Anyone knows how to do it or can give me good book references, links etc...
For 80x86 hardware (regardless of operating system); there are only 3 ways to do this (that I know of):
a) send an inter-processor interrupt to the other CPU, and have an interrupt handler that stores the "return EIP" (from its stack) at a known address in memory so that your CPU can read "value of EIP immediately before interrupt" (with synchronization so that your CPU doesn't read before the value is written, etc).
b) put the other CPU into some kind of "debug mode" (single-stepping, last branch recording, ...) so that (either code in a debug exception handler or the CPU's hardware itself) is constantly writing EIP values to memory that you can read.
Of course both of these options will ruin performance, and the value you get will probably be useless (because EIP would've changed after you obtain it but before you can use the obtained value).
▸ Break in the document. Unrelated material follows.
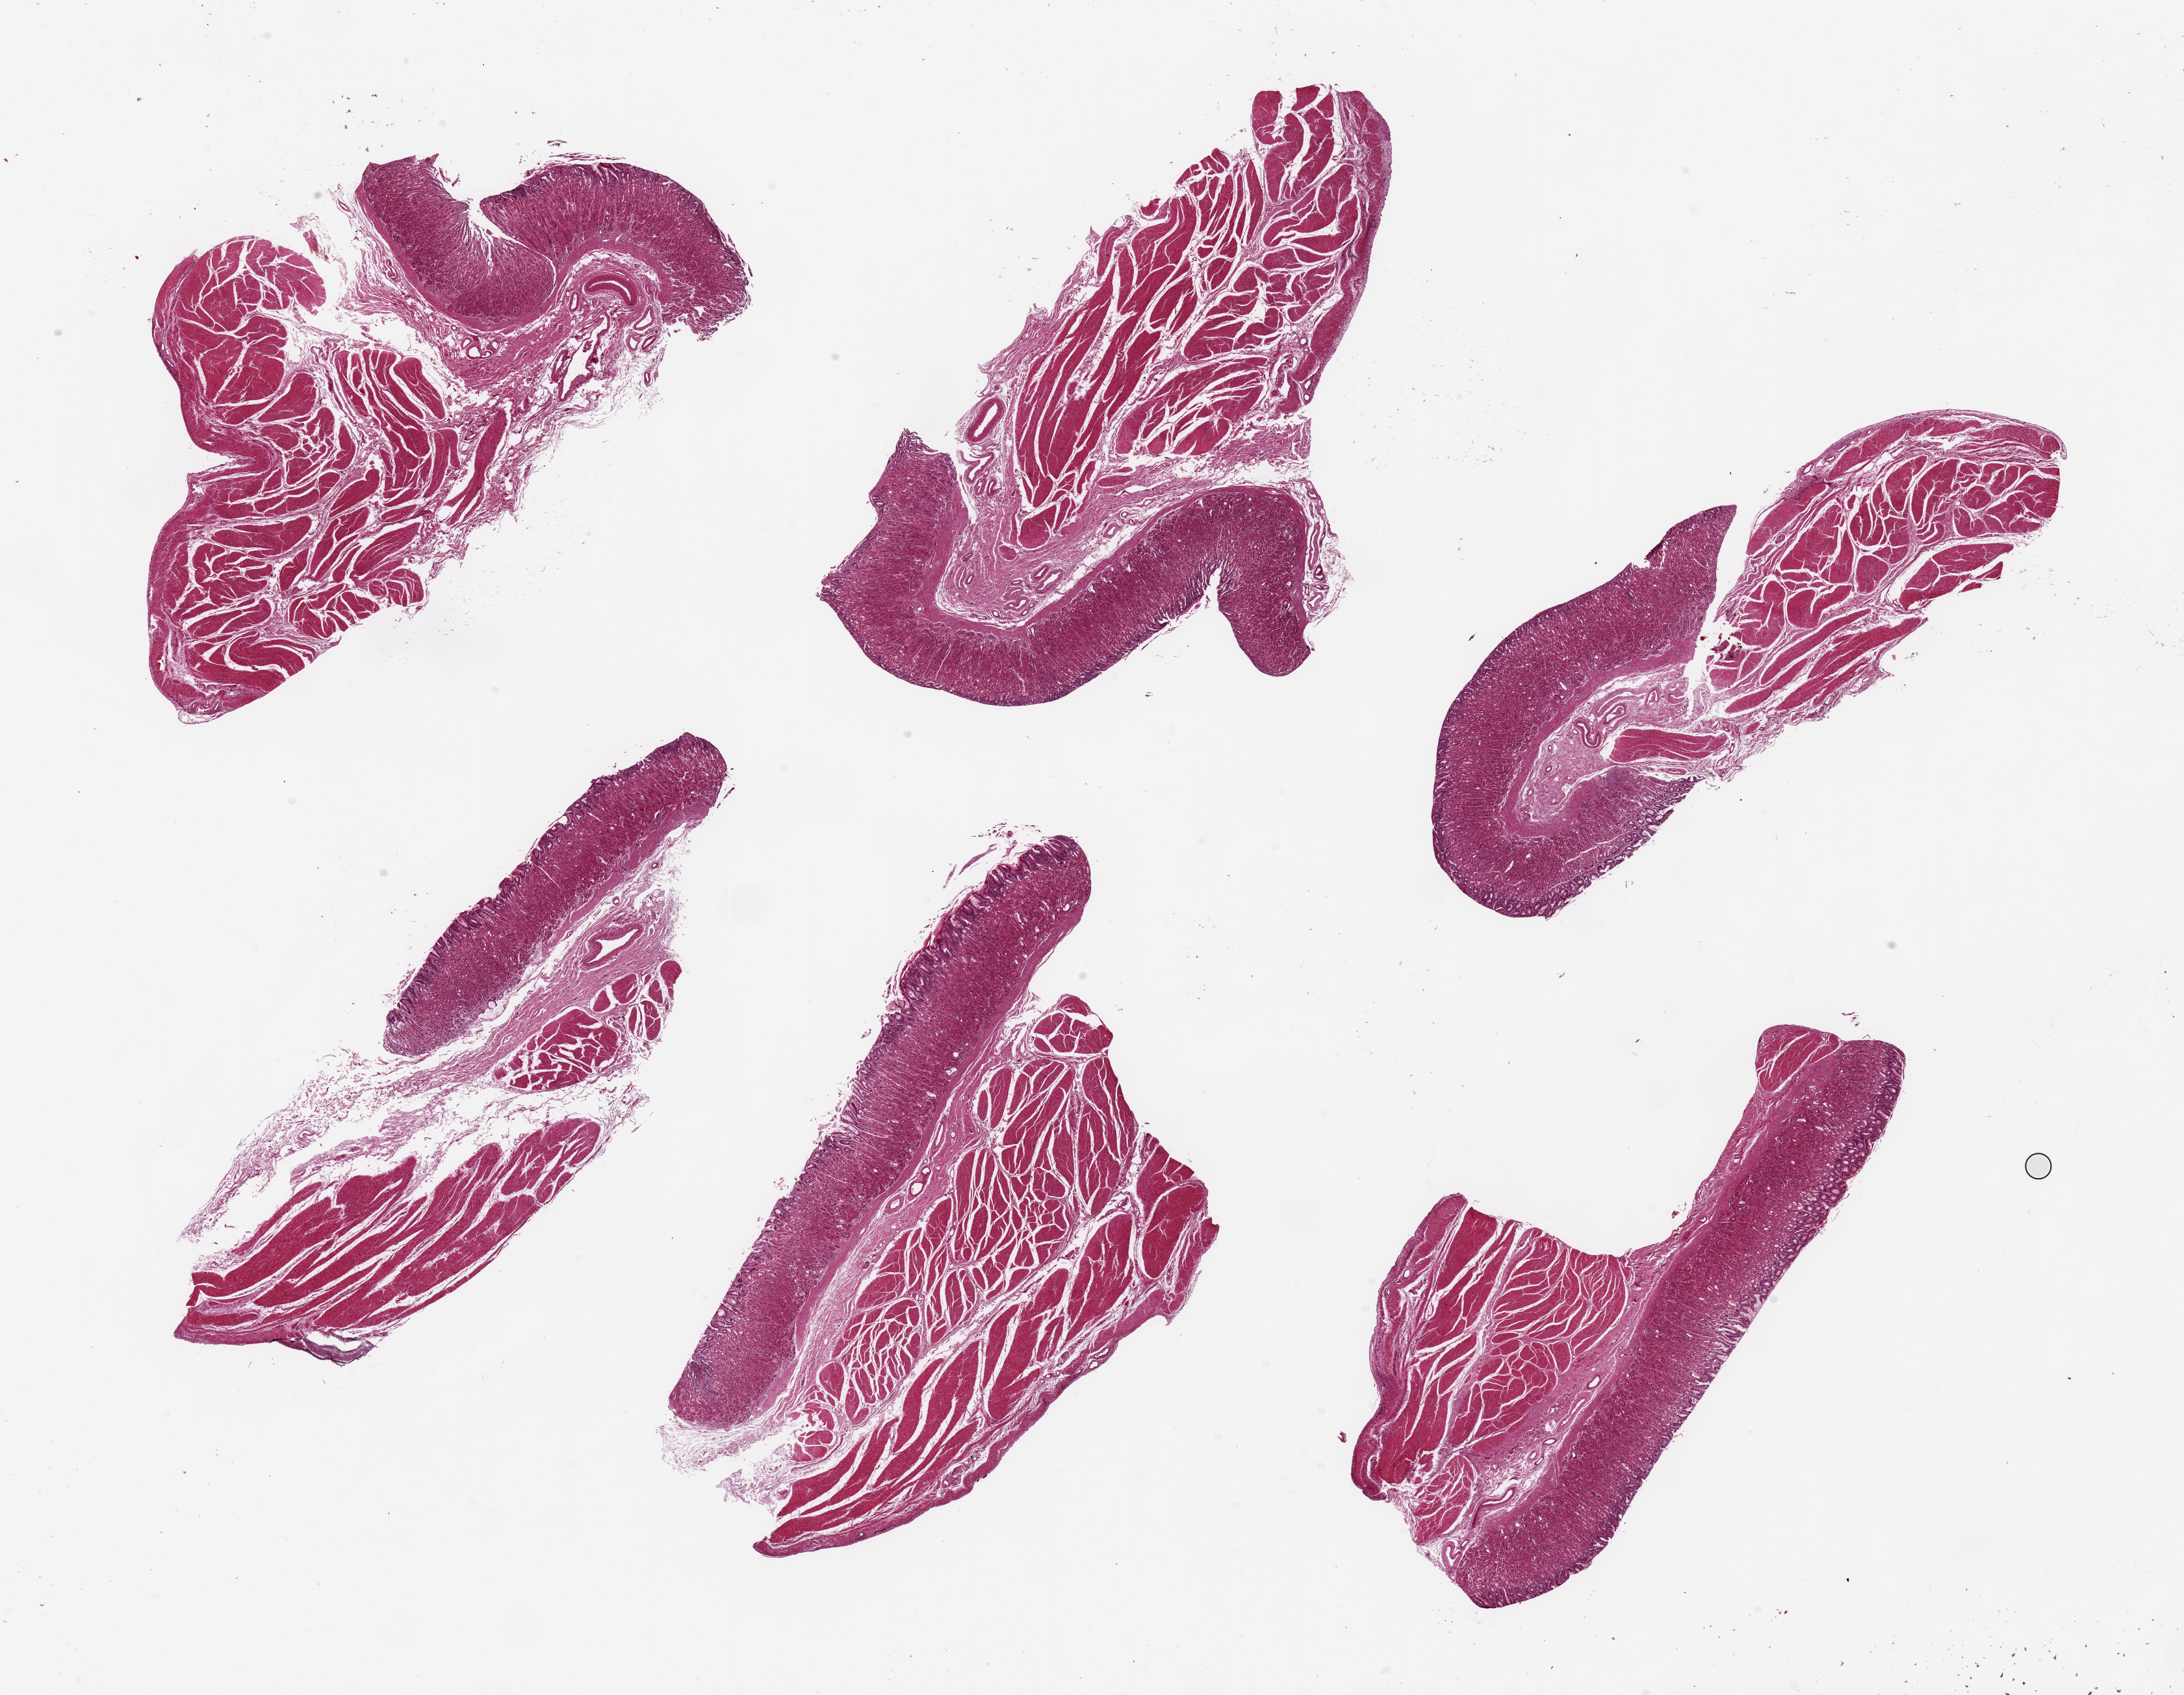
Digitized H&E-stained section — a low-resolution overview of the entire scanned area, about 26.6 x 20.6 mm (from a 20x scan); PAXgene-fixed paraffin-embedded (PFPE) section; target tissue: stomach; tissue donor sample. Female donor.
Reviewer comment on this tissue sample: 6 pieces up to 8x5 mm; mucosa ~ 1mm. good preservation.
To ensure the value is still useful; you'd need the other CPU to wait until after you've consumed the obtained value (and are ready for the next value); and to do that you'd have to resort to single-step debugging facilities (with the waiting in the debug exception handler), where you'll be lucky if you can get performance better than a thousand times slower (and can probably improve performance by simply disabling other CPUs completely).
Also note that they still won't accurately tell you EIP in all cases (e.g. if the CPU is in SMM/System Management Mode and is beyond the control of the OS); and I doubt Windows kernel supports any of it (e.g. kernel should support single-stepping of user-space processes/threads to allow debuggers to work, but won't support single-stepping of kernel and will probably lock up the computer due to various "waiting for lock to be released for 6 days" problems).
The last of the 3 options is:
c) Run the OS inside an emulator/simulator instead of running it on real hardware. In that case you can probably modify the emulator/simulator's code to inject EIP values somewhere (maybe some kind of virtual "EIP reporting device"?). This will ruin performance of the emulator/simulator, but you may be able to hide that (e.g. "virtual time inside the emulator passes at a rate of one second per 1000 seconds of real time outside the emulator").